Supplied data ->
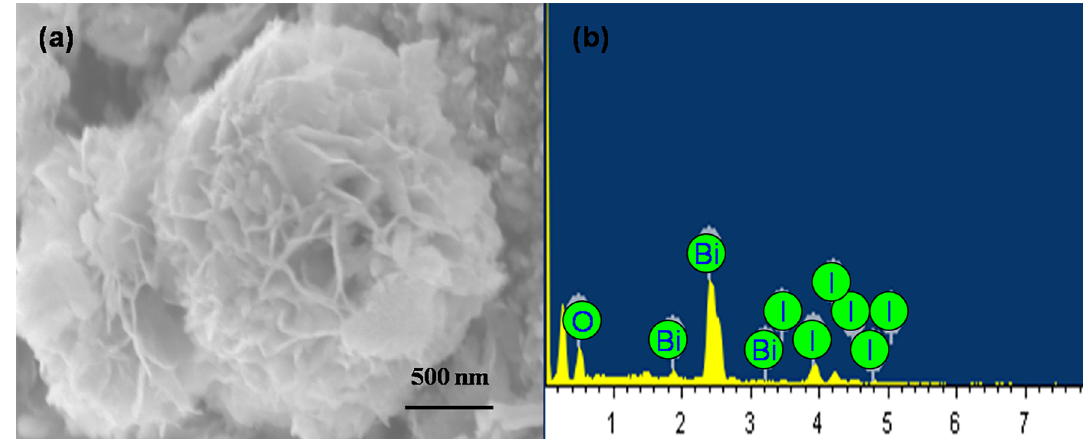
Figure.5a represents the time-dependent RhB dye concentration variation curve over different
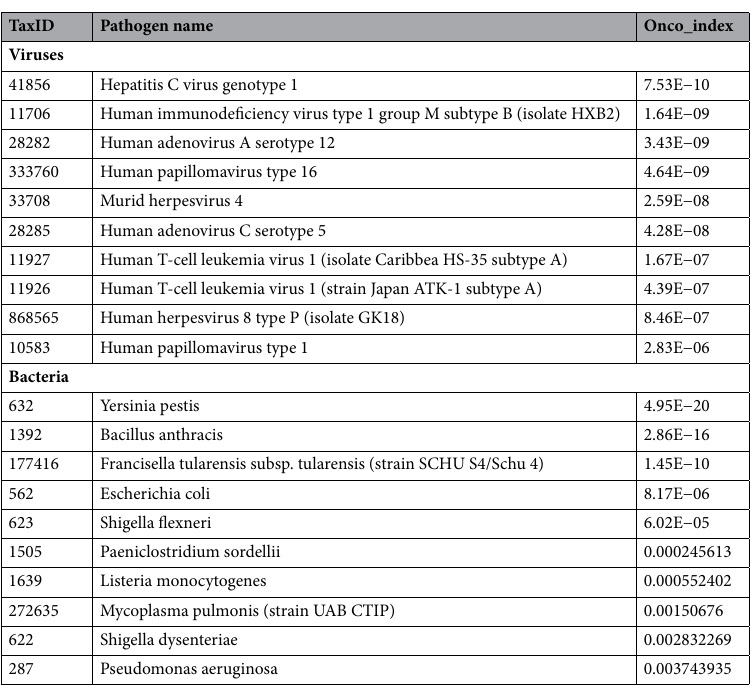
Table 5. Top 10 most oncogenic/oncolytic viruses and bacteria ranked by their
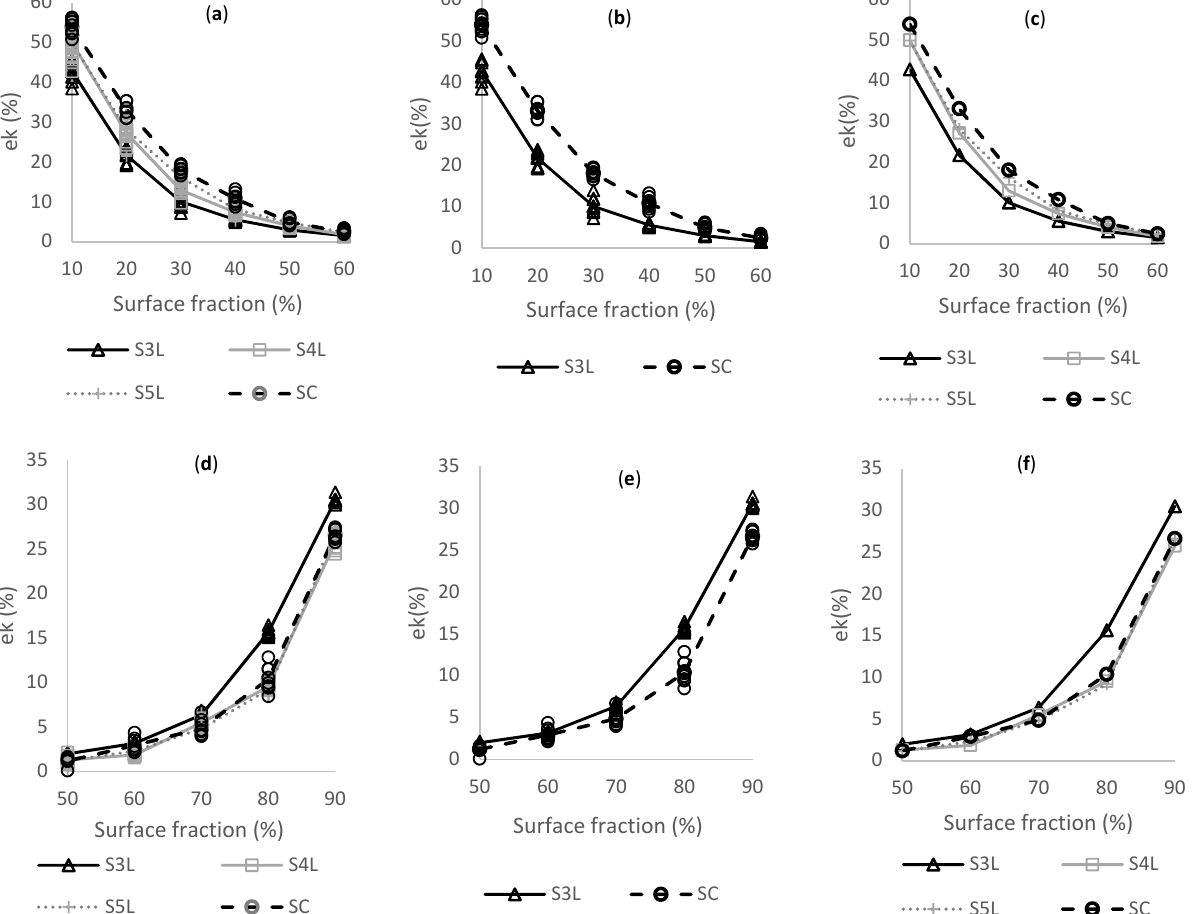
Figure 13. Conduction efficiency ( ε k ) as a function of φ for ω . ( a – c ) show conduction efficiency for the matrix phase in a range of 10% to 60% and ( d – f ) is for an agglomerate phase in a range of 50% to 90%.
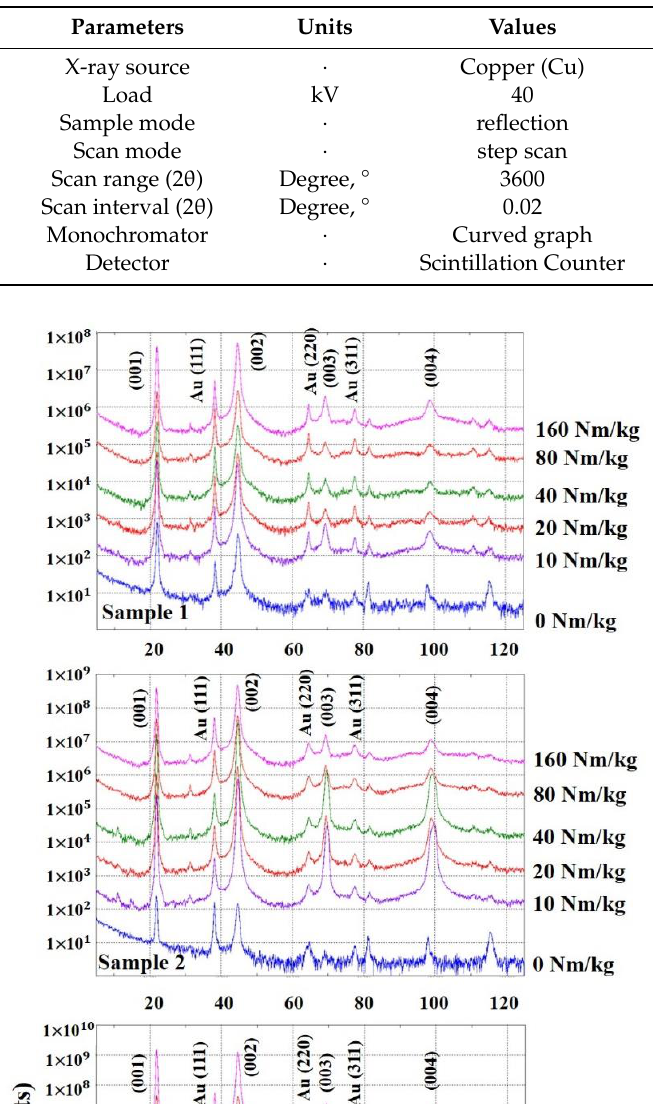
Table 1. Measurement conditions of X-ray diffractometry.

Work to be completed -> With the pictures removed from your copy, retype the lines above from the one that contains "Table 5. Top" through the one that contains "Figure 13. Conduction", exactly.

Task response ->
Table 5. Top 10 most oncogenic/oncolytic viruses and bacteria ranked by their
Figure 13. Conduction efficiency ( ε k ) as a function of φ for ω . ( a – c ) show conduction efficiency for the matrix phase in a range of 10% to 60% and ( d – f ) is for an agglomerate phase in a range of 50% to 90%.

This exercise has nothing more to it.